Innover dans le domaine des films d’horreur n’est pas une chose très simple. La surabondance des films dans ce domaine précis ces dernières années n’aide pas non plus. C’est simple, on a bien souvent la désagréable impression d’avoir absolument tout vu. Difficile d’être surpris et c’est un peu d’ailleurs sur ce problème qu’Oculus de Mike Flanagan se casse en partie les dents. Très long à démarrer, le film donne une désagréable impression de ne pas savoir forcément vers où il veut aller ni comment y arriver. La faute n’incombe en rien aux acteurs, Karen Gillan en tête, mais plus au scénario et à sa lenteur et son parti pris. Oculus n’est pas un film d’horreur pur jus. Il s’agit plus d’un film d’ambiance avec quelques séquences gores. Un conjuring quelque peu plus sanglant. Sans pour autant réussir à tenir la tension du début à la fin. C’est d’ailleurs le souci numéro un que rencontrera le spectateur, dépasser le cap de son « ennui », car c’est au-delà de la moitié du film que soudain ce dernier prend un autre aspect et sans pour autant négliger les défauts qui l’alourdissent, montre une facette narrative intéressante.

 Karen_Gillan_in_Oculus

Construit comme une enquête policière à rebours, le film alterne passé et présent dans un huit clos ou la folie côtoie sans cesse les griffes de la nuit. Qu’est-ce qui est vrai, faux ? La notion d’équilibre mental des deux héros, le frère et la sœur ayant réussi à survivre aux meurtres de leurs parents, ne cesse de mettre à mal la raison du spectateur. Cauchemar éveillé digne d’un Freddy, le récit prend un malin plaisir à se jouer de ce que l’on croit voir ou entendre dans l’enceinte de cette maison. Beaucoup d’autres réalisateurs ont fait le pari avant Mike Flanagan de mettre à l’épreuve des héros dans une maison se retournant contre eux. Robert Wise avec la maison du diable reste le chef d’orchestre du lot. Mike Flanagan s’en sort avec certains honneurs. Nous sommes loin d’un Paranormal Activity, pas trop de cheap scare au palmarès. Mike Flanagan au contraire s’amuse à se jouer d’un budget qu’on imagine serré en reposant les bases de son histoire sur le talent d’actrice de Karen Gillan. Pierre centrale du film et sœur au grand cœur prête à tout pour aider son frère et elle-même au passage, elle porte le film à bout de bras. L’aidant parfois à passer au travers de montagnes d’incohérences.

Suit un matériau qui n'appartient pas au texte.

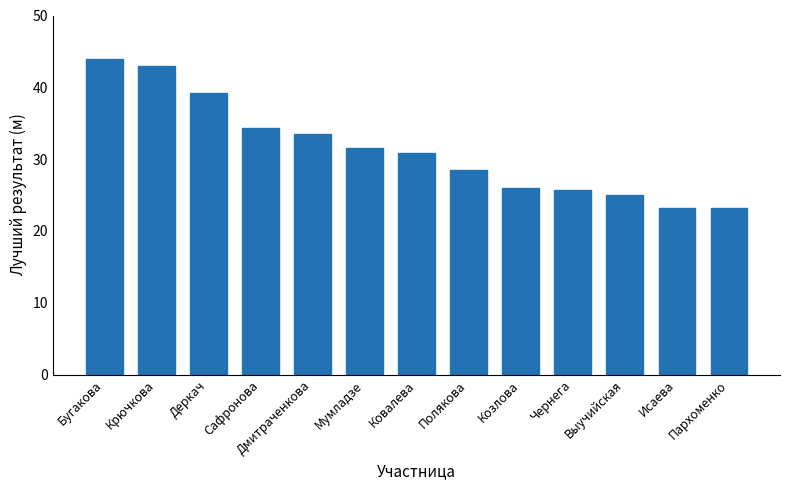

What is the label of the 12th bar from the left?

Исаева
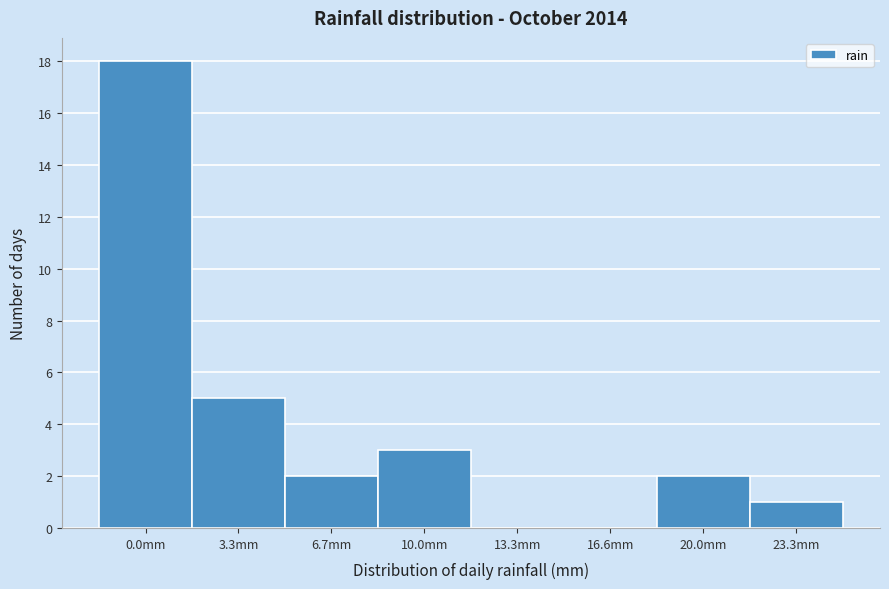

Reading left to right, what are all the values shown in this chart?

0.0mm=18	3.3mm=5	6.7mm=2	10.0mm=3	13.3mm=0	16.6mm=0	20.0mm=2	23.3mm=1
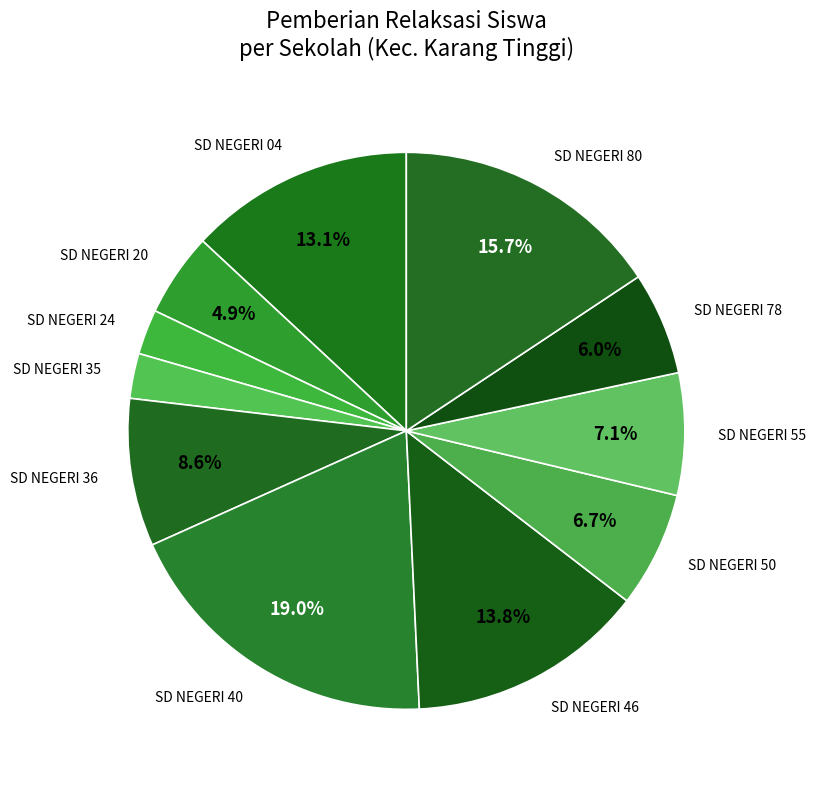

What percentage is the SD NEGERI 80 slice, to the nearest percent?

16%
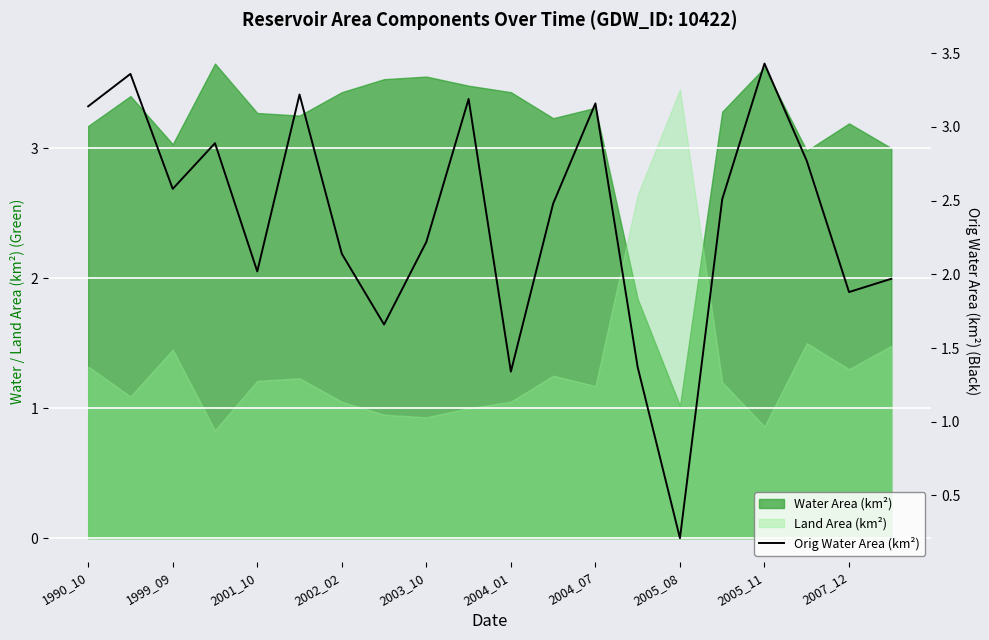

What is the difference between the values at 2007_12 and 2005_08?

1.7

Pris au piège de ses ambitions et d’une histoire au final un peu trop simpliste, le film peut par certains aspects s’avérer être un mélange bâtard d’Insidious et Sinister. Faire peur en y ajoutant du fond est une bonne chose, mais ne pas oublier d’y mettre du rythme en est une autre encore plus intéressante. Se heurtant de plein fouet à ce problème, le film se voit dans l’obligation de finir son dernier acte de façon très/ trop rapide. Se rattrapant aux branches en jouant la carte de la facilité sur le final. Le potentiel que le film laisse entrapercevoir dans ses débuts s’avère assez vite n’être qu’un écran de fumée se dressant devant les yeux du spectateur. Une bonne actrice ne peut sauver un film dans son intégralité. Ambitieux dans son intention de départ avec la narration en flash-back, Oculus se retrouve assez vite pris au piège de cette dernière. Mike Flanagan ne sachant pas forcément insuffler dans l’histoire ce je ne sais quoi de personnel qui différencierait son approche de la terreur de toutes celles vues auparavant. Ce n’est jamais le cas et au final Oculus finit son existence en étant un sympathique film d’horreur light n’allant jamais forcément au fond de son potentiel. Dommage.